§ **Dataset content**:
****************
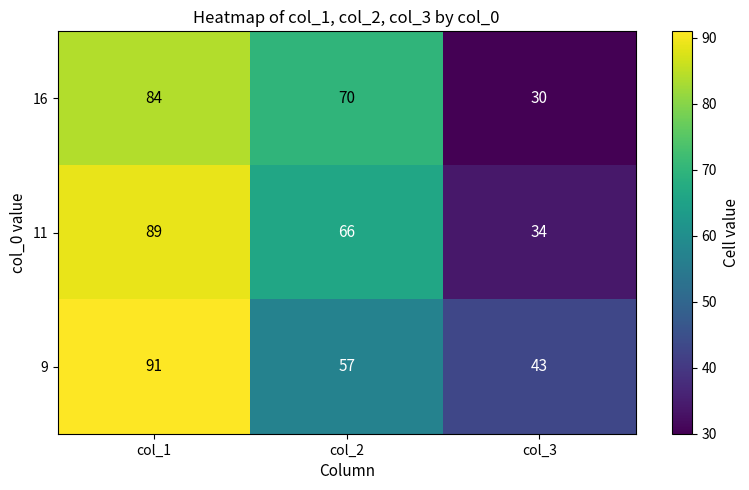

What is the spread (max minus min) of values at col_3?

13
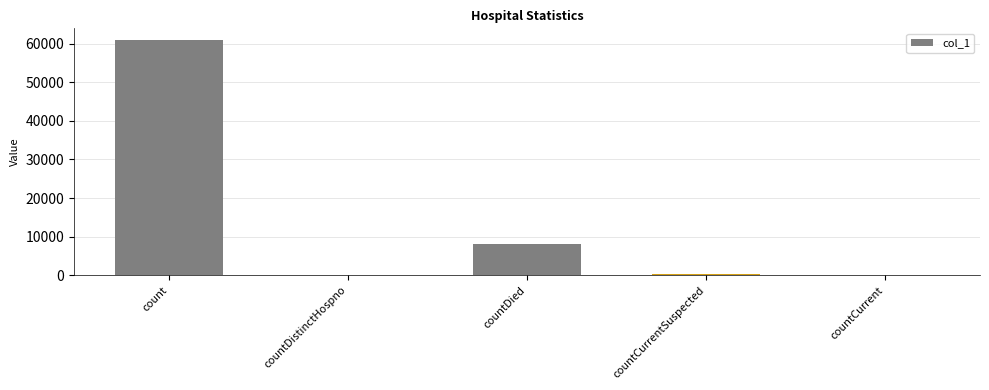

The value at countDistinctHospno is 0. True or false?

True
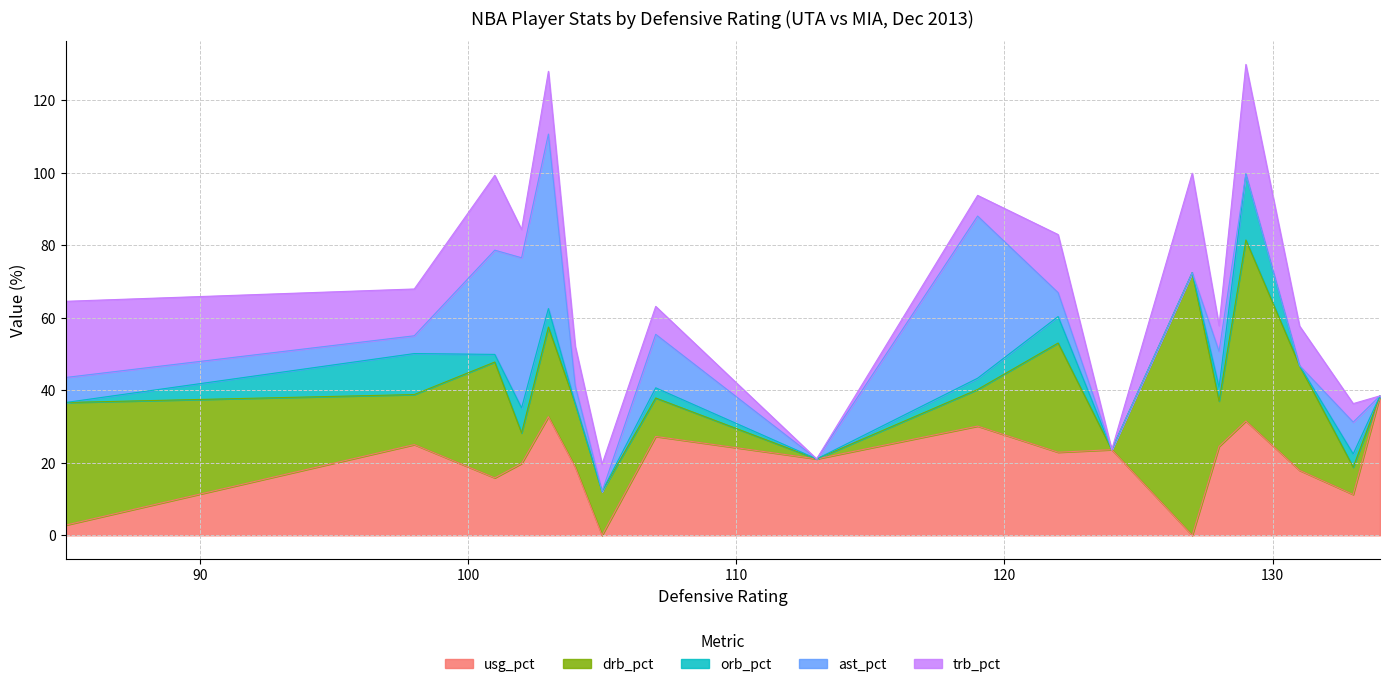

At how many categories does at least one series exceed 12?

22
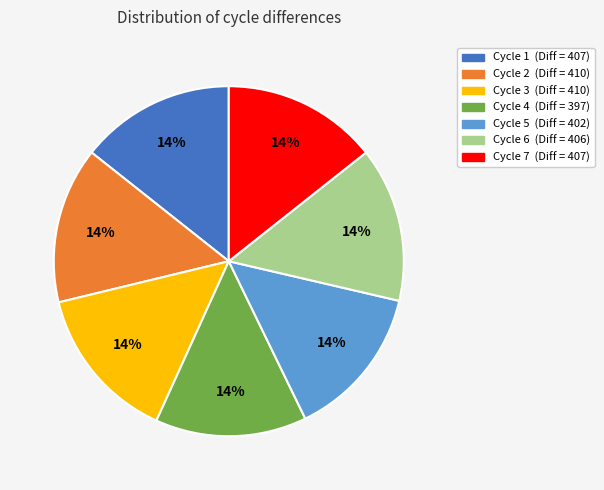

To the nearest percent, what is the average slice percentage?

14%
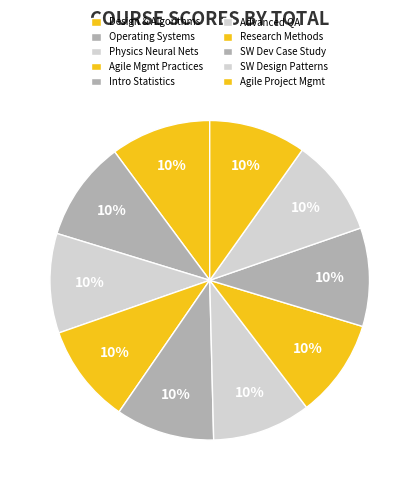

Count the number of slices in the pie.

10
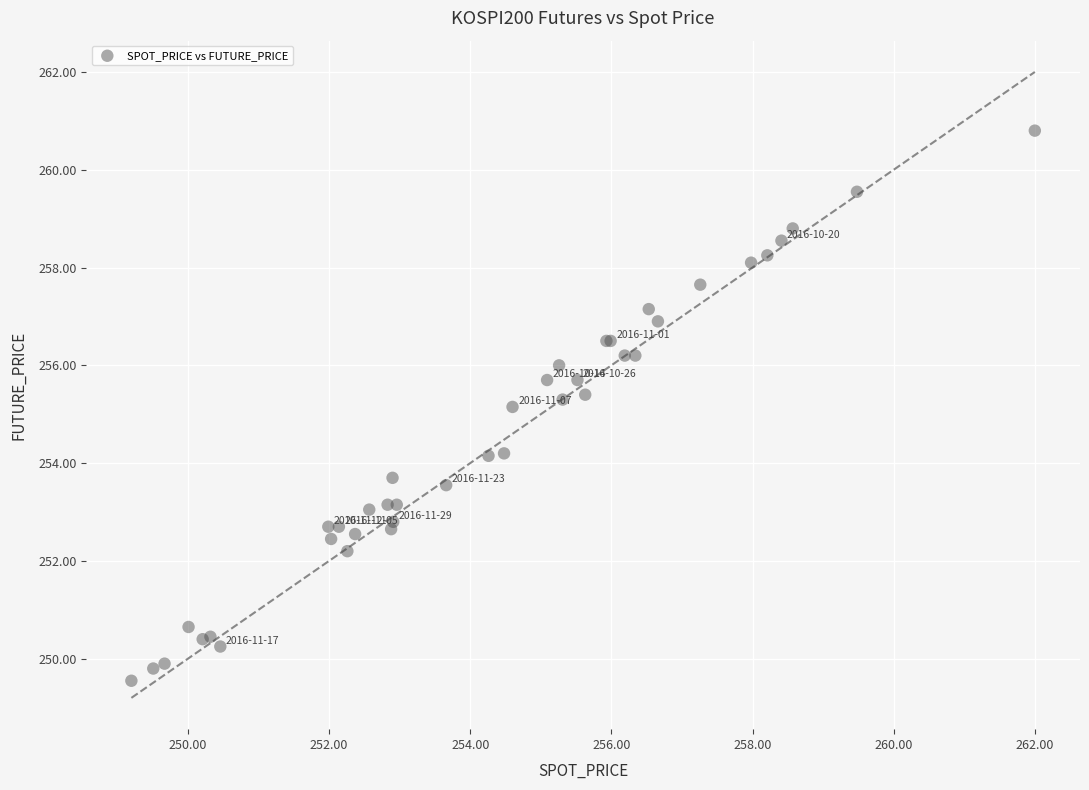

What Y value in the scatter plot is closest to 255?

255.2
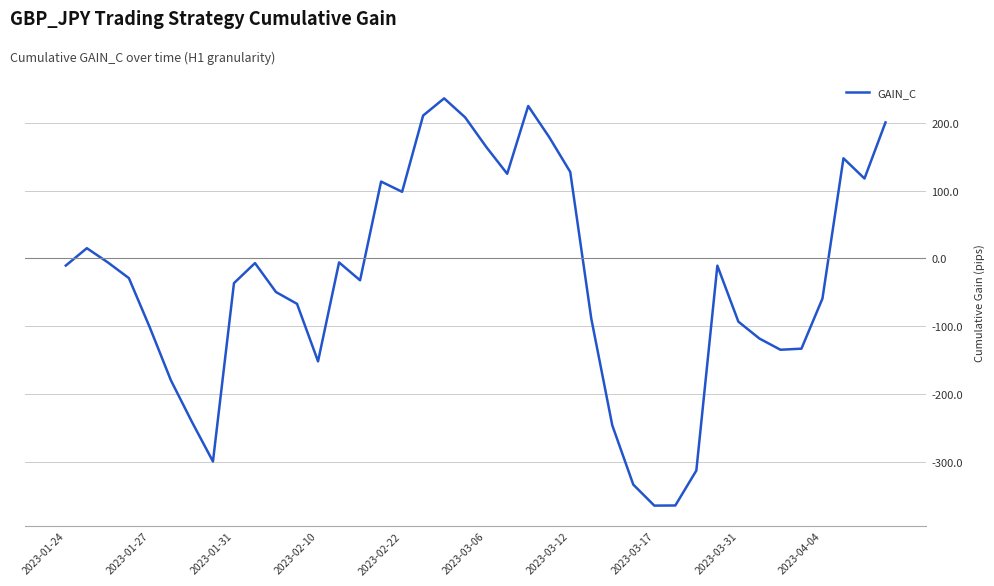

What is the difference between the maximum and minimum values?

601.5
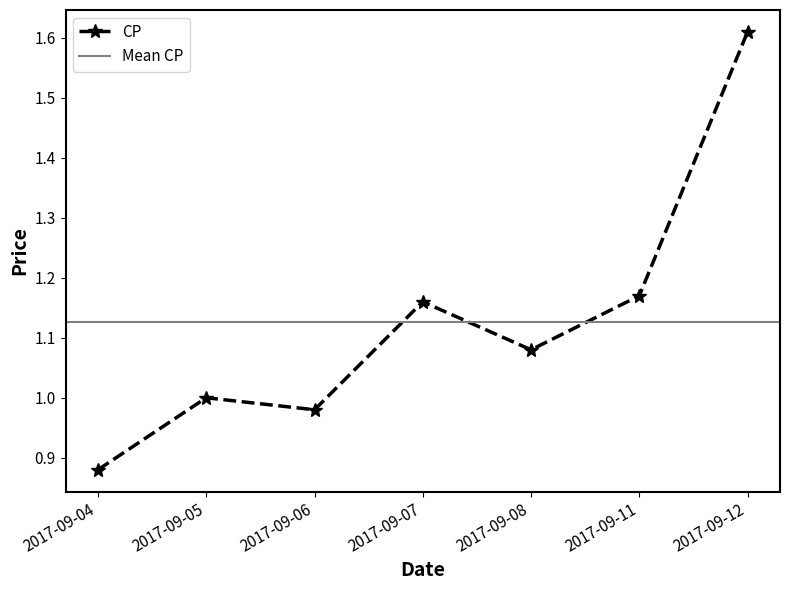

How many categories are shown in the chart?

7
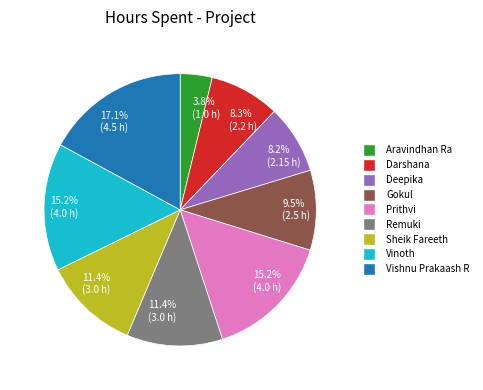

Does any single category account for the majority?

No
****************
§ **Work instructions**:
Return every line above that contains the string "many", treating uppercase and lowercase as different.

§ **Written response**:
At how many categories does at least one series exceed 12?
How many categories are shown in the chart?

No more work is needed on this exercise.